▶ **Excerpt to read**:
================================
I told my girlfriend last night that if I was ever raped I probably wouldn't report it. She didn't find that surprising but what she doesn't know is that our conversation was a perfect example of why I wouldn't report it.
First I'd like to say that my girlfriend is great and I know she didn't mean any harm in what she was saying and that her reaction is typical when a woman says she feels like she was violated by a man in some way.
It's the, "I'm not saying you asked for it but..." response.
For example I told her I took a shower when a friend of mine was over and even though I expressly told him NO when he asked if he could watch he came in the bathroom anyway.
When I told her I took a shower while he was here her response was:
Did you feel comfortable taking a shower while he was there?
When I pointed out that he has taken a shower at my place before and that even if I was trying to be coy (oooh look at me I'm in the shower) that didn't excuse his behavior.
Her response: Yeah even if you were trying to be coy that doesn't make it right.
Now the implication in this is that I was taking a shower while he was there to be enticing and while it didn't excuse his behavior it may explain it.
But when I pointed out to her that the only reason I took the shower in the first place was because I tinkled on myself because he was tickling me (yes I peed on myself. As a child family members would play the game 'Let's sit on her and tickle her until she's red in the face and pees on herself. Yeah. Fun times.)it was like, "Oooohhhh Okay." as if that justified me taking a shower when he was here.
================================
▶ **Job A**:
Reproduce word for word the part of the post that opens with the words containing "But when I pointed" and closes with "he was here.".
▶ **Job B**:
According to the post, what did the friend do after being told no when he asked if he could watch the shower?
The records come from a different source than the post.
================================
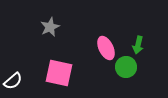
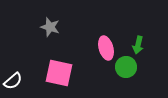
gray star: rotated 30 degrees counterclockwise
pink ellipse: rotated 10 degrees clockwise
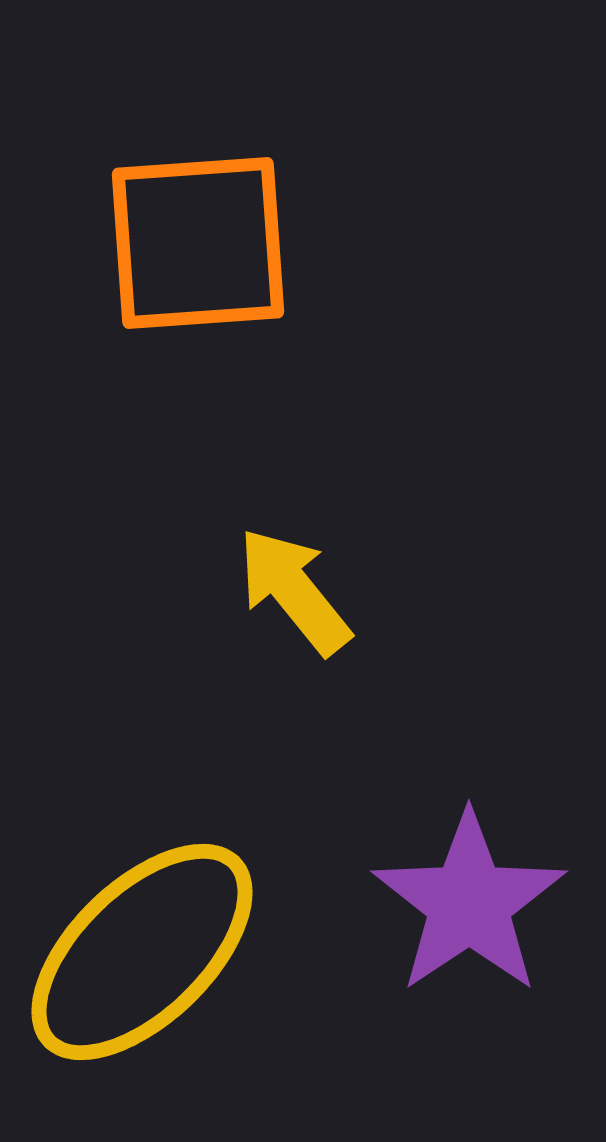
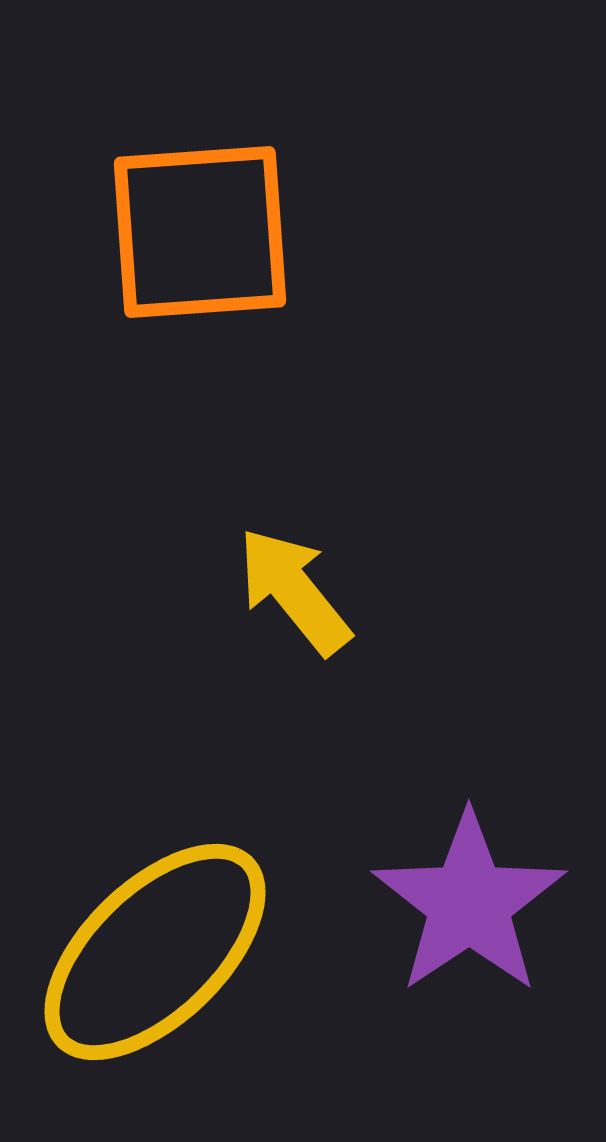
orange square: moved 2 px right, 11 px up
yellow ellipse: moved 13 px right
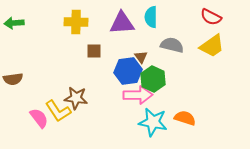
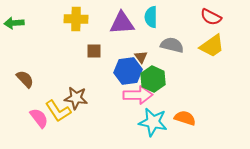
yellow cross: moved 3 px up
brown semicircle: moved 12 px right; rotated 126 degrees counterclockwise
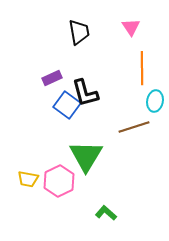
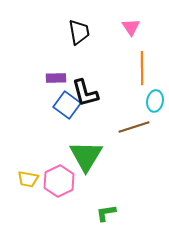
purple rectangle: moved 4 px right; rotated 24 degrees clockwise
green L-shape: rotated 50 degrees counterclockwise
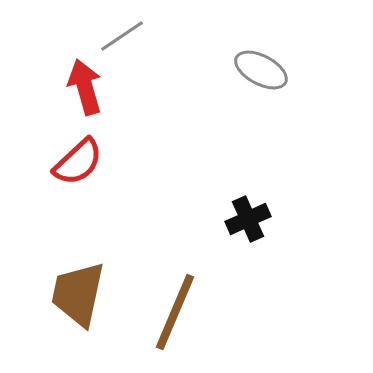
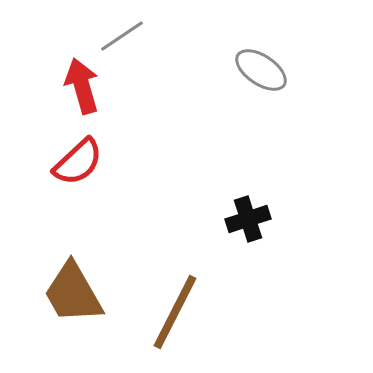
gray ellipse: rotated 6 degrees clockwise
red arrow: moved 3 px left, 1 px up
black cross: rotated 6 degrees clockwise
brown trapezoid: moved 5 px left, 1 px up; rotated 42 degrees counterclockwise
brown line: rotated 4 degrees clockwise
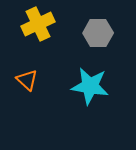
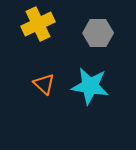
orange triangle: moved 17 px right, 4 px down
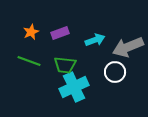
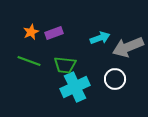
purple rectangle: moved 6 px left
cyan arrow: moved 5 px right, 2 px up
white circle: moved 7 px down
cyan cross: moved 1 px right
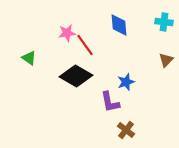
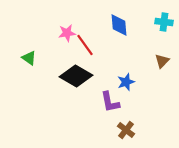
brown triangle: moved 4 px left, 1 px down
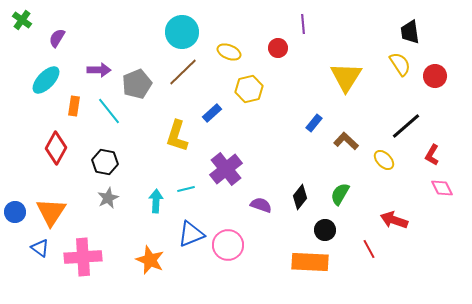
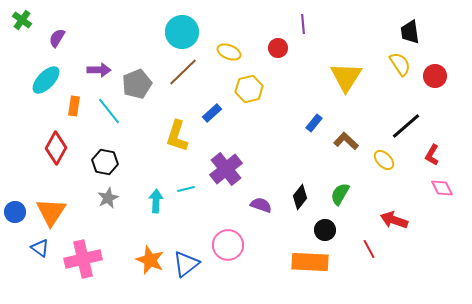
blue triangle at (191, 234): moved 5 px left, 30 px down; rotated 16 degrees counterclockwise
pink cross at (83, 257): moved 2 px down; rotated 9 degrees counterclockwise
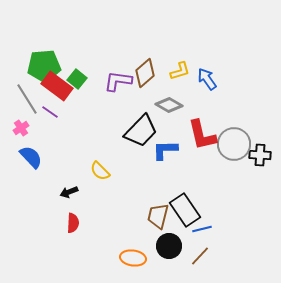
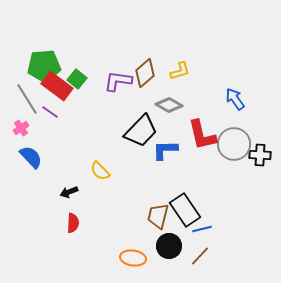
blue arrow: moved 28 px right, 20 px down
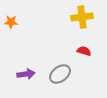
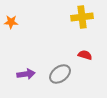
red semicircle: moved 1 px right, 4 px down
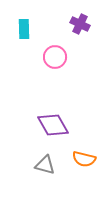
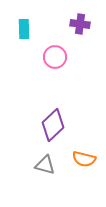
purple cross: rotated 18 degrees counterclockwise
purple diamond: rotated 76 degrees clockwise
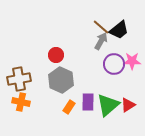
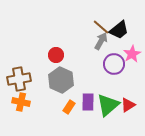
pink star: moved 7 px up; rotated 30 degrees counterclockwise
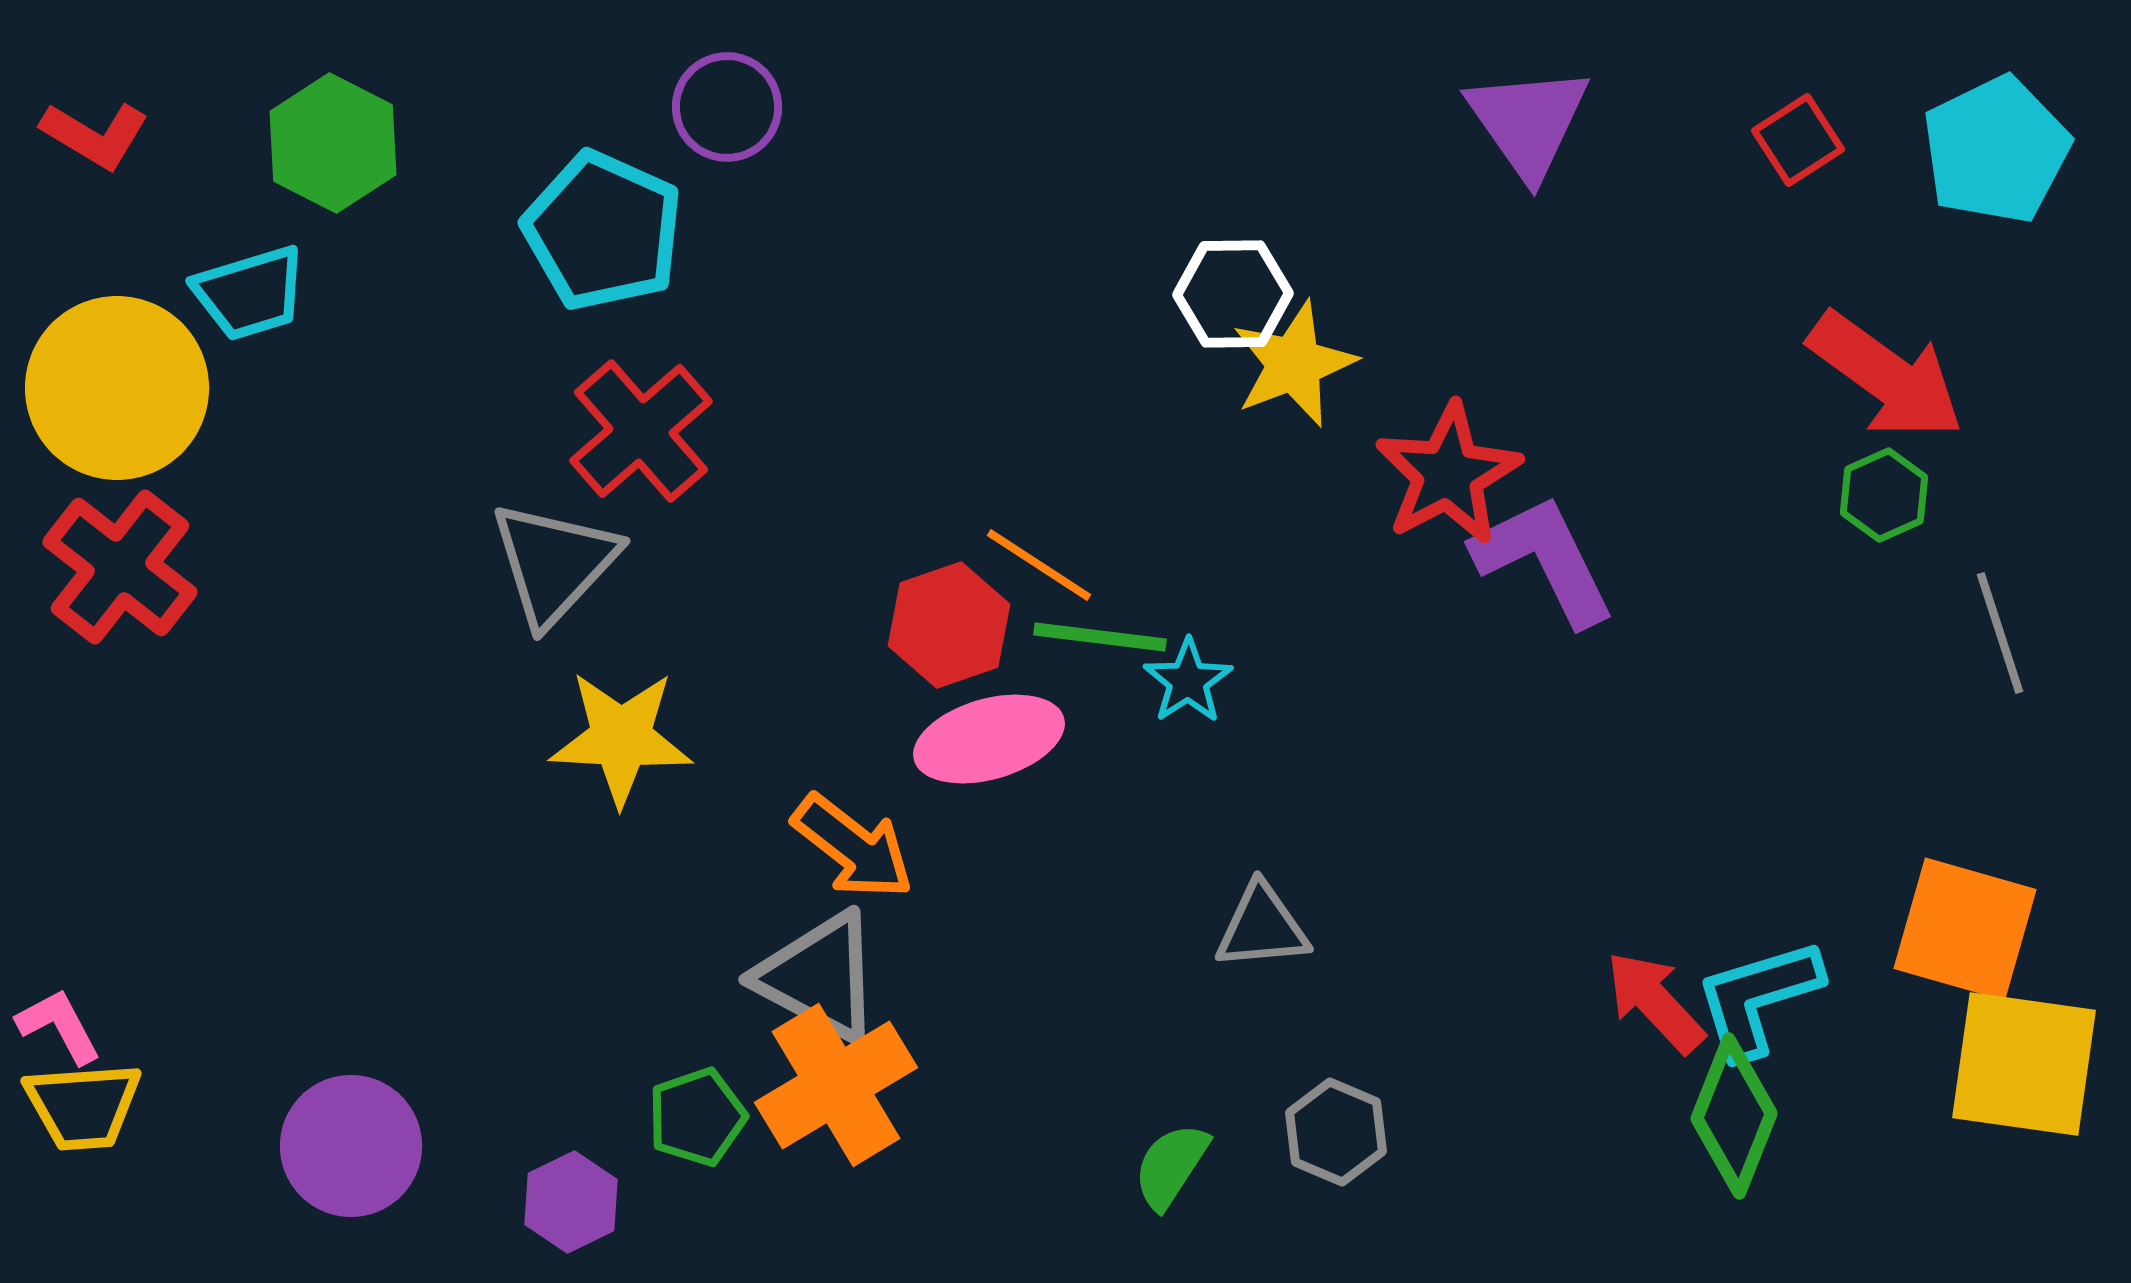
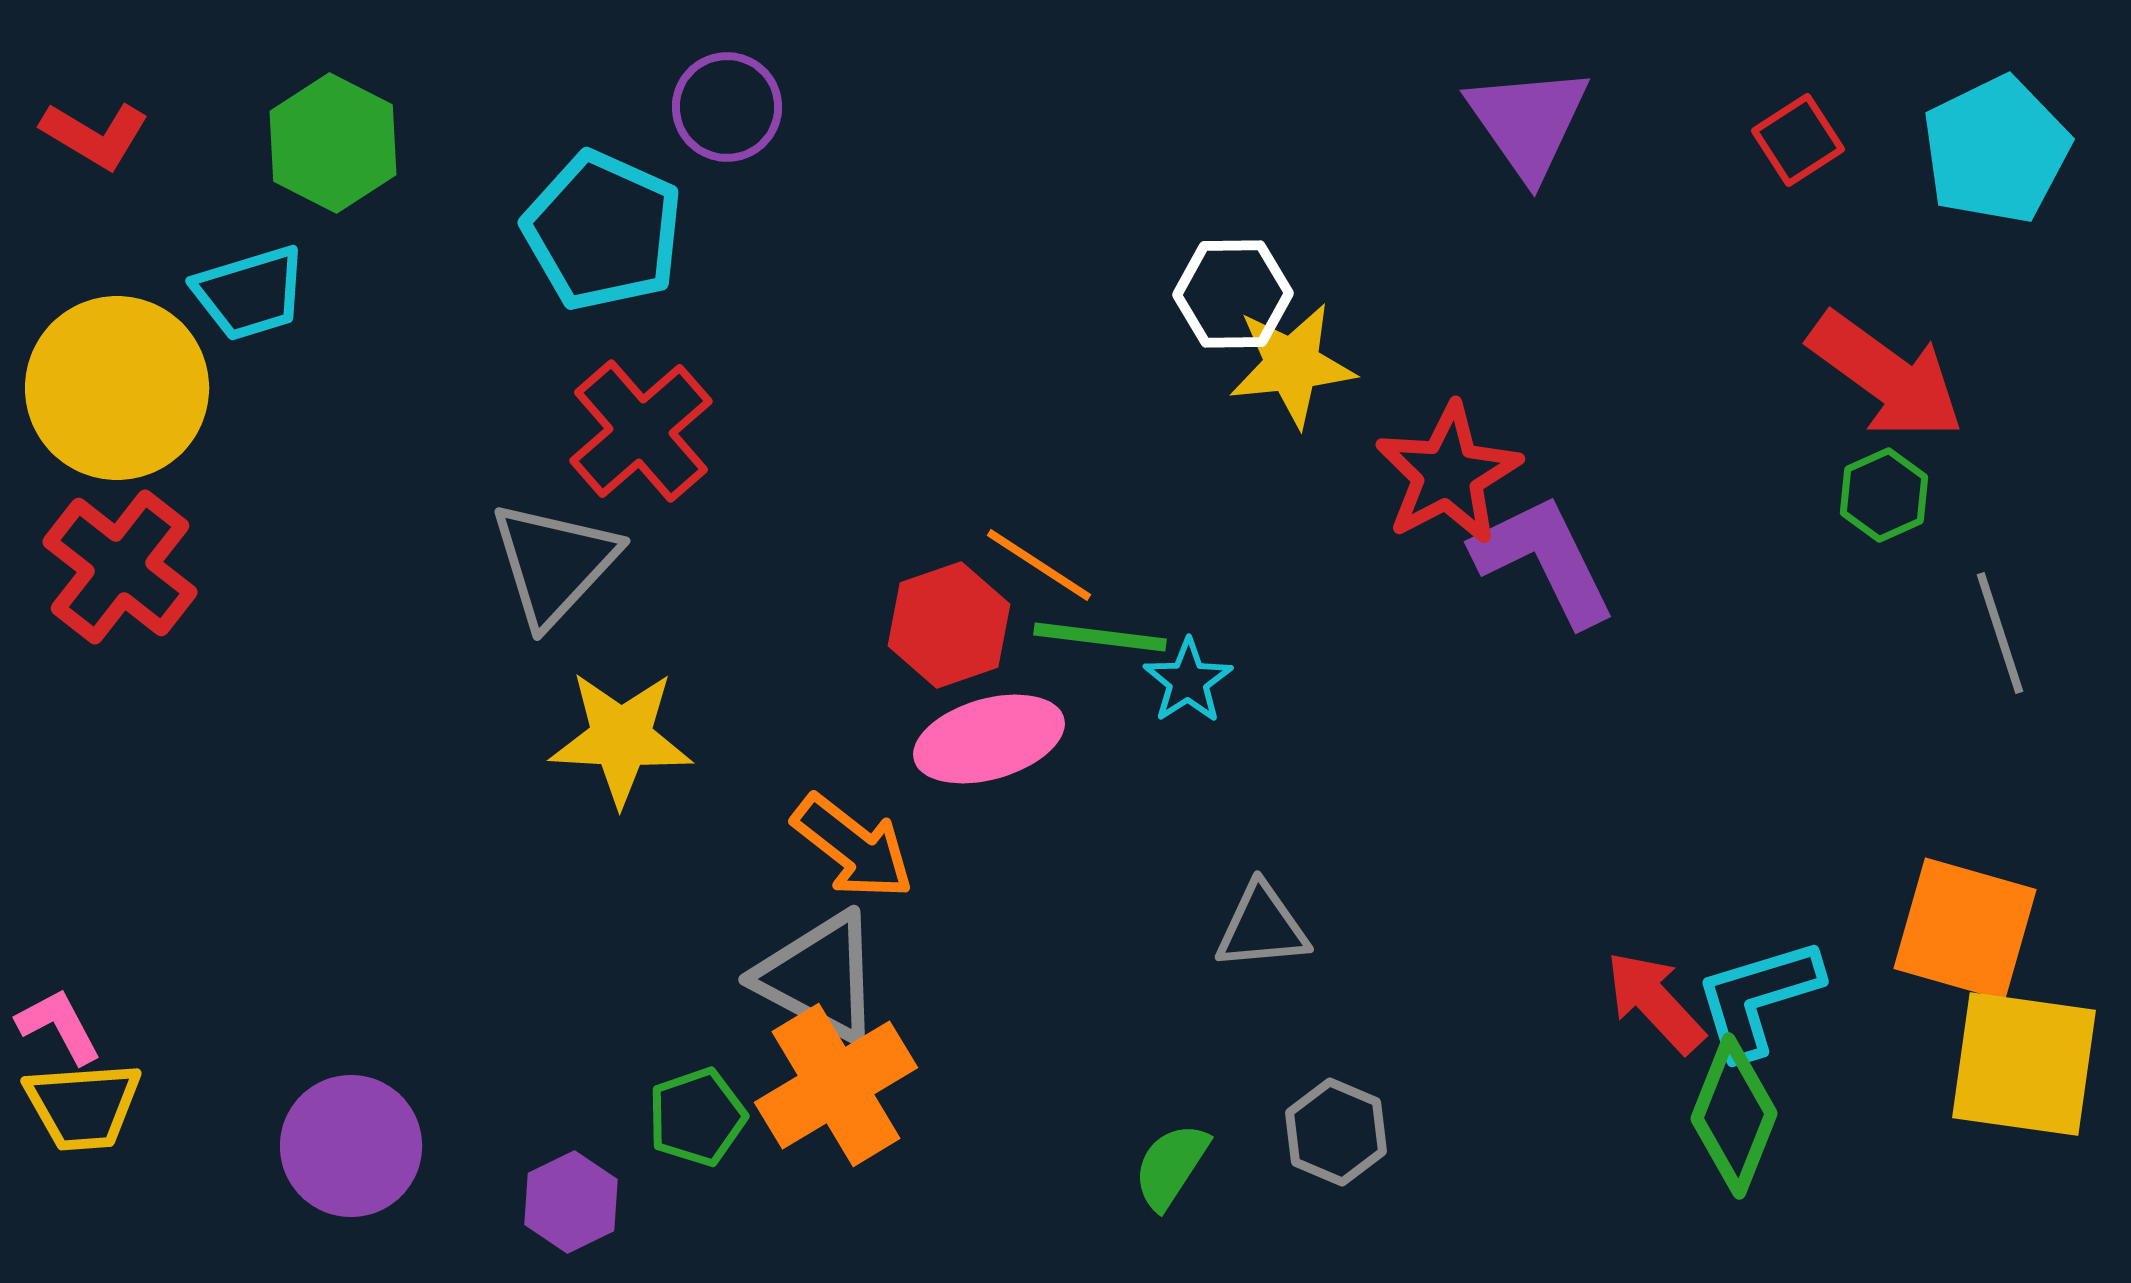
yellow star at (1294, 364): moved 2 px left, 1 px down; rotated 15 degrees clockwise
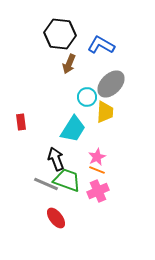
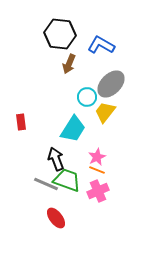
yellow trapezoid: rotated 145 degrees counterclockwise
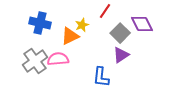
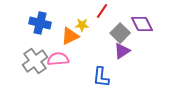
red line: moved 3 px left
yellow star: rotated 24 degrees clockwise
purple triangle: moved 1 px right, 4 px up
================================
▶ **Right answer A**:
But when I pointed out to her that the only reason I took the shower in the first place was because I tinkled on myself because he was tickling me (yes I peed on myself. As a child family members would play the game 'Let's sit on her and tickle her until she's red in the face and pees on herself. Yeah. Fun times.)it was like, "Oooohhhh Okay." as if that justified me taking a shower when he was here.

▶ **Right answer B**:
He came into the bathroom anyway.